The need for reliable in-flight calibration arises from the lengthy time between pre-launch calibration and the actual measurement period, which can span years. During this time, changes in instrument electronics or the calibration and response of supporting pressure and temperature instrumentation can affect the absolute accuracy of gas measurements. The conventional approach often involves carrying an onboard calibration gas standard, which is difficult to maintain at the same pressure and temperature as the atmospheric gas being measured, and requires complex hardware that increases the instrument's mass.

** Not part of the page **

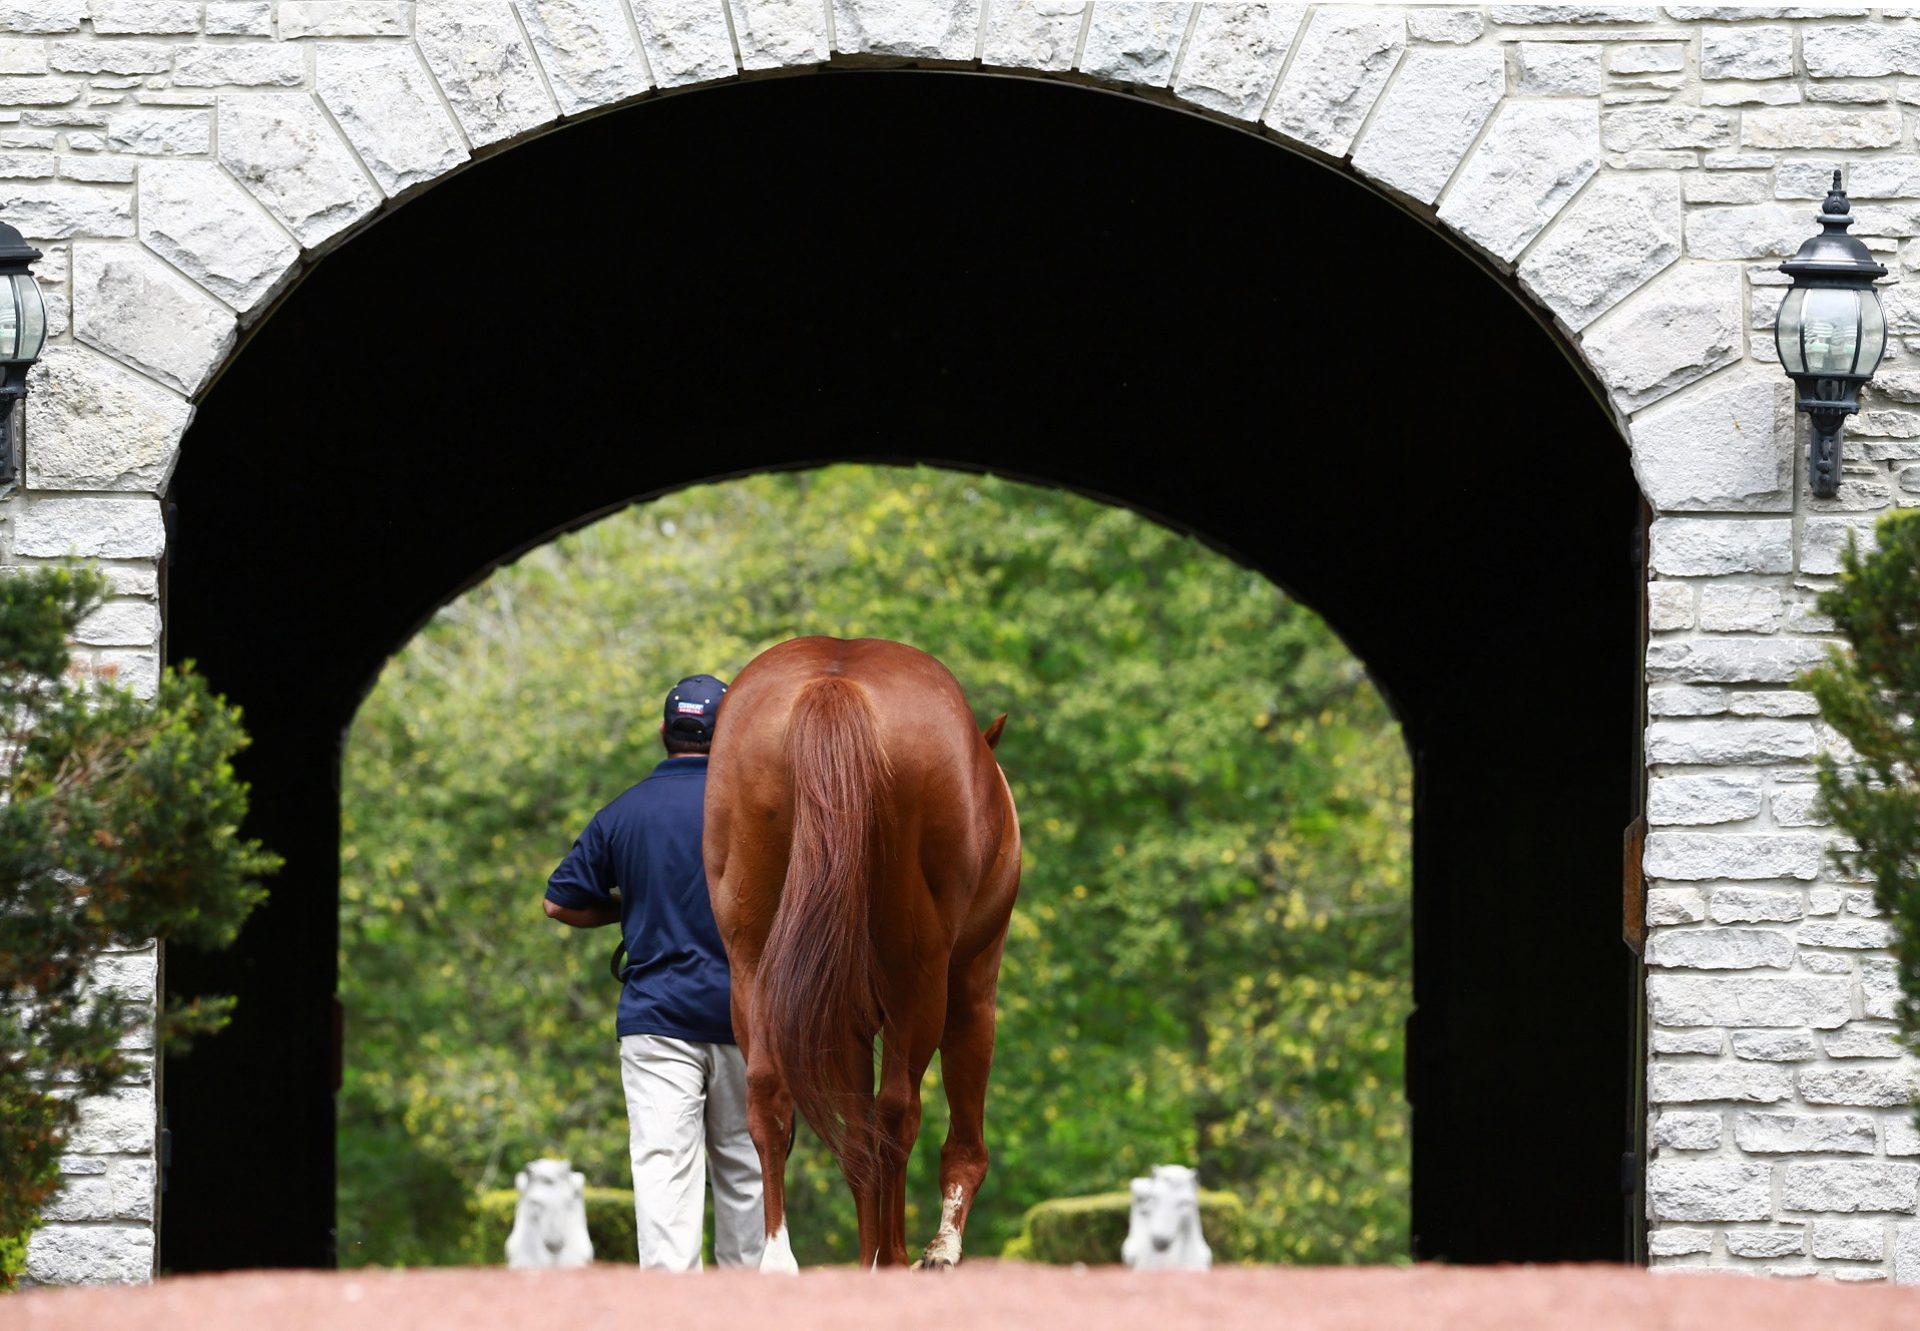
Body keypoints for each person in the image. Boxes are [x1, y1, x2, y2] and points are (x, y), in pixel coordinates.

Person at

The proposed method involves scanning the tunable laser over the absorption lines of the gas of interest while simultaneously scanning an adjacent CO2 line. This allows for automatic calibration of the gas measurements without the need for additional calibration cycles, thus enabling continuous data collection. The advantages of this method include reduced instrument mass, elimination of the need for extra pressure gauges, and the ability to take uninterrupted measurements, which is particularly beneficial for long-duration planetary missions.
The document highlights the potential applications of this calibration method for various atmospheric gases, including H2O, N2O, CH4, CO, NO, NO2, HOCl, C2H2, NH3, O3, and HCN, making it versatile for both Earth and Mars applications. The innovative approach not only simplifies the calibration process but also enhances the accuracy and reliability of gas concentration measurements in challenging environments.
In summary, this document presents a significant advancement in atmospheric gas measurement technology, offering a streamlined and effective solution for in-flight calibration that could improve the quality of data collected during planetary exploration missions.